Use Microsoft Office Effectively: Choose the Best Tools for the Task

When you think of documents, do you automatically think of Microsoft Word? Word is certainly the best home for most documents that are predominantly text—usually regardless of the complexity of the layout or graphic elements you might need to include. But do you consider all of your options when you prepare to create a document? More and more, features are available across multiple programs (like new and improved picture editing tools that you’ll find in Word, PowerPoint, and Excel on both platforms).

And you’ll often benefit by using multiple programs together for the same document. But when it comes to determining where a document should live, consider not just whether you can accomplish the task, but also what will be the best tool for the task. Sure, you can do some calculations in Word, create text-heavy documents in PowerPoint, or draw diagrams in Excel, but despite their areas of overlap, each program still has its own forte. For all the ways that Microsoft Office changes from one version to the next, one key concept (and much of the functionality that supports it) remains very much the same: when you let the programs do what they do best, you will always do the least amount of work for the best results.

Word: The Organizer
A place for everything and everything in its place. This 19th-century maxim is truer for 21stcentury Word than perhaps anything to come before it. Word “likes” things to be as simple and organized as possible. In fact, if you do more work than necessary, Word just might rebel.
To “get along” with Word and keep your documents easy to manage, always use the simplest option for any task. For example, don’t use a table when a paragraph indent will do; likewise, don’t use a floating object or add a new section when a table will do.

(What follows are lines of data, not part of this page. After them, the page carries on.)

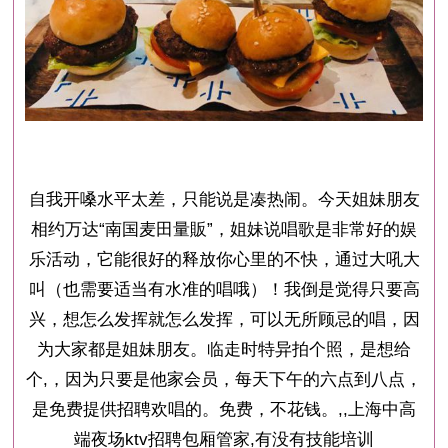
自我开嗓水平太差，只能说是凑热闹。今天姐妹朋友
相约万达“南国麦田量販”，姐妹说唱歌是非常好的娱
乐活动，它能很好的释放你心里的不快，通过大吼大
叫（也需要适当有水准的唱哦）！我倒是觉得只要高
兴，想怎么发挥就怎么发挥，可以无所顾忌的唱，因
为大家都是姐妹朋友。临走时特异拍个照，是想给
个,，因为只要是他家会员，每天下午的六点到八点，
是免费提供招聘欢唱的。免费，不花钱。,,上海中高
端夜场ktv招聘包厢管家,有没有技能培训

PowerPoint: The Efficiency Expert
If you think of PowerPoint as a graphic design program, you probably don’t like it very much. Though you can surely get creative with PowerPoint, it’s not about graphic design at all. PowerPoint is a presentation program—it’s about precision, efficiency, and displaying your important information professionally. In fact, with PowerPoint, getting things perfect is always faster and easier than getting them “close enough.”
For example, use the Change Shape feature to change all the shapes in your diagram at once. No resizing, reformatting, or retyping needed. And what about the drawing guides? If the smart guides (dynamic guides) don’t get you where you need to be as you place objects, the Align and Distribute tools can help you position objects perfectly with a few precise clicks. And, when those tools won’t do what you need, use drawing guides to align with no trial and error, to measure distance, or to help lay out a slide.

Excel: The Logician
Whenever I’ve said that Excel can’t do something, I’ve been wrong. You don’t have to be a mathematician or an engineer to get more from Excel than you probably expect. Personally, I wouldn’t know what to do with an inverse hyperbolic cosine if it walked up to me and gave me a hug. But I have found functions, formulas, and assorted features that have saved me more times than I could possibly calculate. For example, here’s one of my favorite timesaving, troubleshooting miracles.
If a complex chart with hundreds of rows of data (such as a price/volume chart) gets disconnected from its data source, there’s no way to reconstruct that data from the chart itself, right? Wrong. If the chart displays the data, the chart still knows the data. A simple macro will extract that data in no time. In fact, it’s so commonly used that a macro is available with step-by-step instructions in a Microsoft Knowledge Base article—no programming experience required. That said, you don’t even need a macro for so much of what you can do with Excel. From conditional statements to concatenation to interpolation, features that might sound complicated are surprisingly quick and easy to use.

The most important advance in Office 2010 or Office 2011 is not the cloud capabilities, the interface, or any individual feature, but rather the way in which features and programs integrate more effectively.